Monday, February 15, 2016


021516

I mentioned in my first blog that I was married, separated, widowed and remarried.  I got married shortly after high school.  My husband was 5 years older than me.  We had three kids by the time I was 25.  I like that I was a young mother.  I had the energy to keep up with the kids.  I had the examples from my own childhood to know how I wanted to raise my kids. 

My first husband. Hmmmmm.  He and I split time between being on the same page and being on different pages.  I realized at some young age that I was the chief.  I was in charge.  I was ok with that on some level.  Bruce was around if he wanted to be.  If he wanted to take his cute little family out, he knew that we would be nicely dressed and the kids would behave nicely.  Most of the time he was content knowing that we were home, on the proverbial shelf.  

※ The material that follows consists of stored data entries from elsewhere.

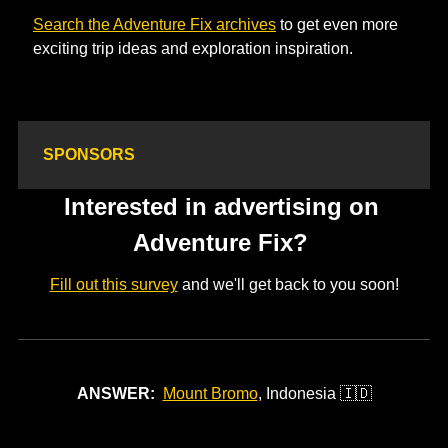
Search the Adventure Fix archives
 to get even more 
exciting trip ideas and exploration inspiration. 
SPONSORS
Interested in advertising on 
Adventure Fix? 
Fill out this survey
 and we'll get back to you soon!
ANSWER:
Mount Bromo
, Indonesia 
🇮🇩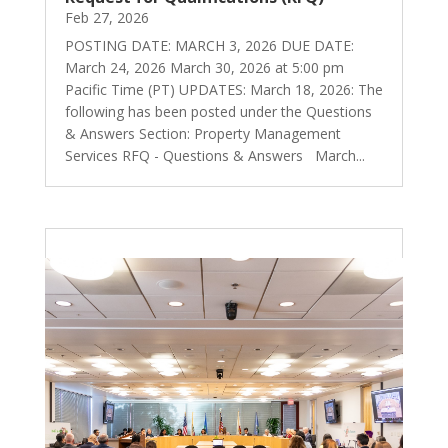
Feb 27, 2026
POSTING DATE: MARCH 3, 2026 DUE DATE:
March 24, 2026 March 30, 2026 at 5:00 pm
Pacific Time (PT) UPDATES: March 18, 2026: The
following has been posted under the Questions
& Answers Section: Property Management
Services RFQ - Questions & Answers March...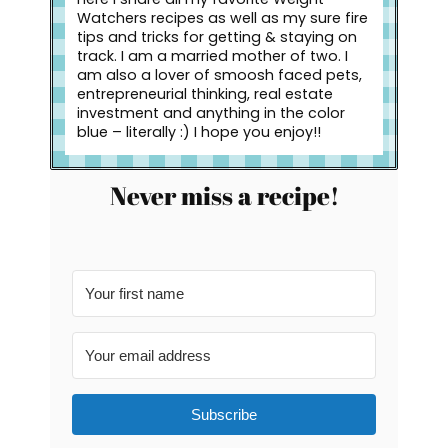
Watchers recipes as well as my sure fire
tips and tricks for getting & staying on
track. I am a married mother of two. I
am also a lover of smoosh faced pets,
entrepreneurial thinking, real estate
investment and anything in the color
blue – literally :) I hope you enjoy!!
Never miss a recipe!
Subscribe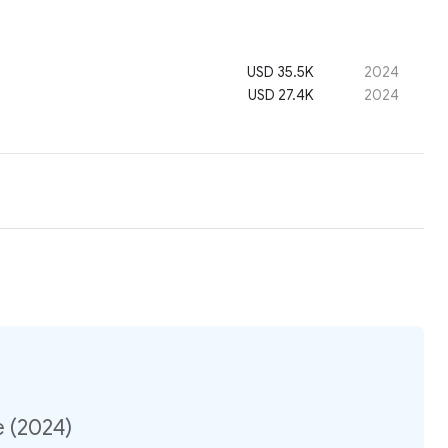
USD 35.5K
2024
USD 27.4K
2024
e (2024)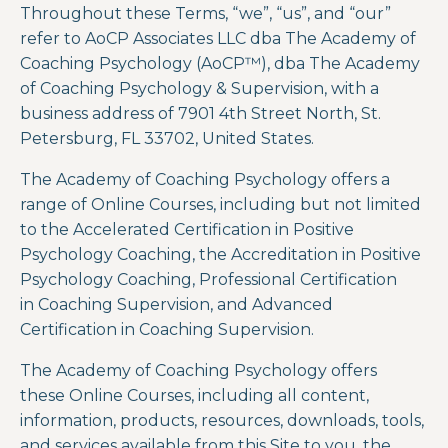
Throughout these Terms, “we”, “us”, and “our”
refer to AoCP Associates LLC dba The Academy of
Coaching Psychology (
AoCP™)
, dba The Academy
of Coaching Psychology & Supervision,
with a
business address of 7901 4
th
Street North, St.
Petersburg, FL 33702, United States.
The Academy of Coaching Psychology offers a
range of Online Courses, including but not limited
to the
Accelerated Certification in Positive
Psychology Coaching, the Accreditation in Positive
Psychology Coaching
, Professional Certification
in Coaching Supervision, and Advanced
Certification in Coaching Supervision.
The Academy of Coaching Psychology
offers
these
Online Courses
, including all content,
information, products, resources, downloads, tools,
and services available from this Site to you, the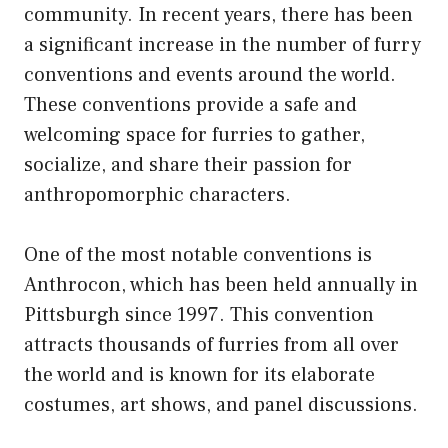
community. In recent years, there has been
a significant increase in the number of furry
conventions and events around the world.
These conventions provide a safe and
welcoming space for furries to gather,
socialize, and share their passion for
anthropomorphic characters.
One of the most notable conventions is
Anthrocon, which has been held annually in
Pittsburgh since 1997. This convention
attracts thousands of furries from all over
the world and is known for its elaborate
costumes, art shows, and panel discussions.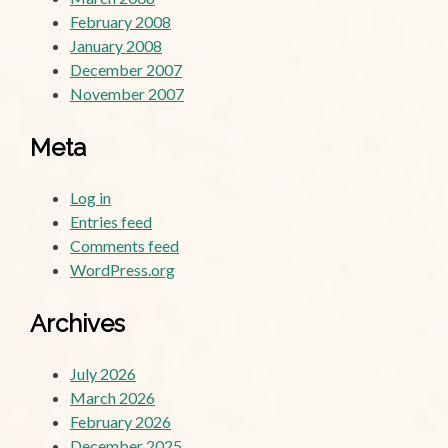
February 2008
January 2008
December 2007
November 2007
Meta
Log in
Entries feed
Comments feed
WordPress.org
Archives
July 2026
March 2026
February 2026
December 2025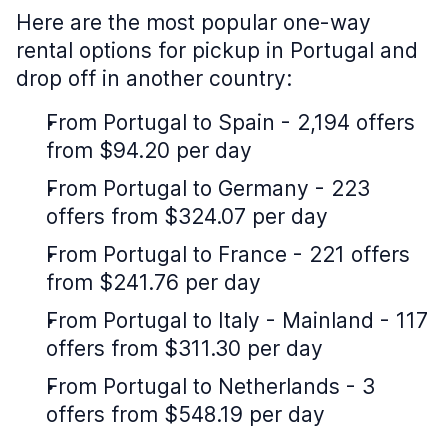
Here are the most popular one-way
rental options for pickup in Portugal and
drop off in another country:
From Portugal to Spain - 2,194 offers
from $94.20 per day
From Portugal to Germany - 223
offers from $324.07 per day
From Portugal to France - 221 offers
from $241.76 per day
From Portugal to Italy - Mainland - 117
offers from $311.30 per day
From Portugal to Netherlands - 3
offers from $548.19 per day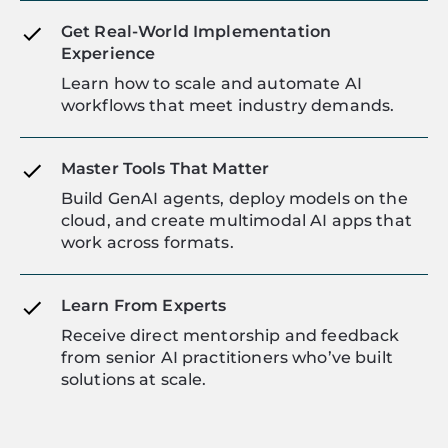
Get Real-World Implementation
Experience
Learn how to scale and automate AI
workflows that meet industry demands.
Master Tools That Matter
Build GenAI agents, deploy models on the
cloud, and create multimodal AI apps that
work across formats.
Learn From Experts
Receive direct mentorship and feedback
from senior AI practitioners who’ve built
solutions at scale.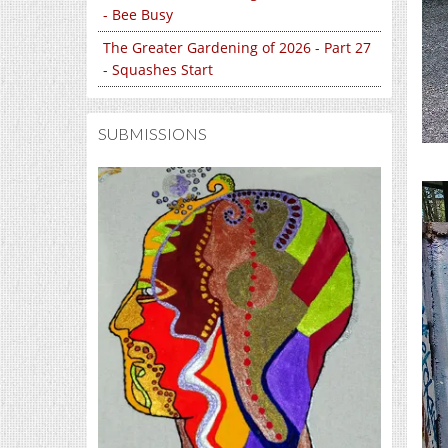
- Bee Busy
The Greater Gardening of 2026 - Part 27
- Squashes Start
SUBMISSIONS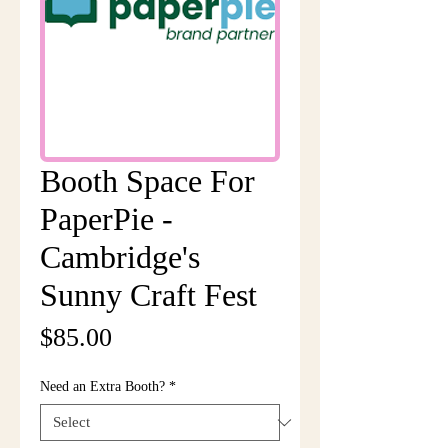
Booth Space For
PaperPie -
Cambridge's
Sunny Craft Fest
Price
$85.00
Need an Extra Booth?
*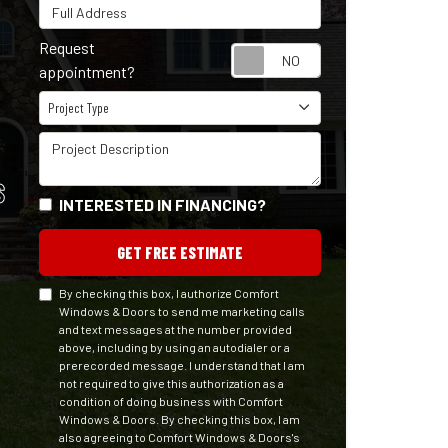
Full Address
Request
Request appointm
appointment?
Project Type
Project Type
Project Description
S
INTERESTED IN FINANCING?
GET FREE ESTIMATE
By checking this box, I authorize Comfort
Windows & Doors to send me marketing calls
and text messages at the number provided
above, including by using an autodialer or a
prerecorded message. I understand that I am
not required to give this authorization as a
condition of doing business with Comfort
Windows & Doors. By checking this box, I am
also agreeing to Comfort Windows & Doors's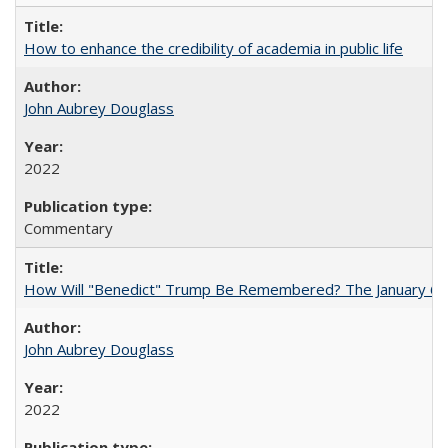
How to enhance the credibility of academia in public life
John Aubrey Douglass
2022
Commentary
How Will "Benedict" Trump Be Remembered? The January 6 Co
John Aubrey Douglass
2022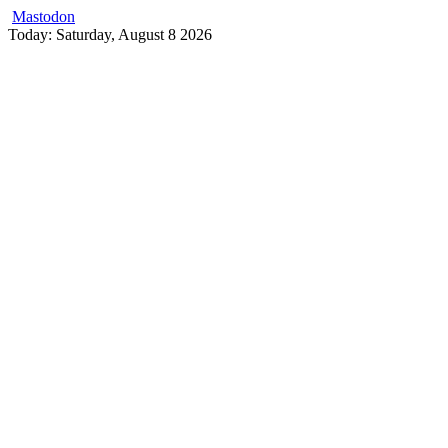
Mastodon
Skip
Today: Saturday, August 8 2026
to
content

Why did I tolerate this incomplete life?  Easy, lack of confidence.  Truthfully, I would have to add that Bruce was quite charismatic also.  He was honestly the guy who could walk into a room, sell himself to the room within 10 minutes.  Obviously, he knew how to sweet talk me too. 

I said that I was happy to have my kids young.  Part of the reason is because Bruce got to watch the kids grow up.  He had a heart attack when our youngest was 21.  He was put on life support and the family decided that the right thing to do was to take him off of life support.  He lived for 6 hours.  I consider the fact that he got to see his kids as adults was a blessing and well worth the efforts and sacrifices that were made. 

At the time of Bruce dying, we were separated.  Oddly, we got along better when we were separated.  I suppose I quit having any expectations of him.  I viewed the situation as…. If Bruce was around ok, but if he wasn’t no one skipped a beat.  It did put me in a tough spot when it came to like decisions.   We were legally married.  I was legally in charge.  I always made sure that when I would talk to a doctor or nurse, one of my kids were with me and one of Bruce’s siblings.  I am not implying that I was nervous about making decisions.  I just felt that everyone needed to be represented.  After all, Bruce was a son, brother, uncle, father and husband.

I became a widow at 44 years old.  After Bruce died, my life obviously was different.  I remember at some point being stressed because now my kids only had one parent.  How unfair that was for them?   I didn’t know how that felt.  I still had both of my parents, yet my kids didn't have their dad.

Some months after Bruce dying, I met Tim.  Quite a guy.  Quite opposite from Bruce.  Bruce in one word would be described as selfish.  Tim is not selfish in any way.  We got married and are living happily ever after.  He has been incorporated into my first husband’s family much easier than my own.  Most importantly, the kids have accepted him nicely. 

When I say the kids, I should clarify by saying that my sons have a core group of friends who have been part of their life’s since elementary school.  These kids look at me as a mother in many respects.  I believe that I heard from each of these guys, giving me their approval.   

I am in a very happy place.  When my kids were young, I wanted to raise adult kids that I would want to have around me.  I accomplished that.  I like my kids and their sidekicks as people.  My 4 grandkids are terrific. Bruce I believe would have been a very doting and dedicated grandpa! 

1 comment:

  1. Wow, I didn't realize all this about you. Reading this reminds me a lot of my life. I became a widow at 31. My son was almost 9 when he lost his dad. That is one thing I hate, his dad wasn't there for him and it made his life hard.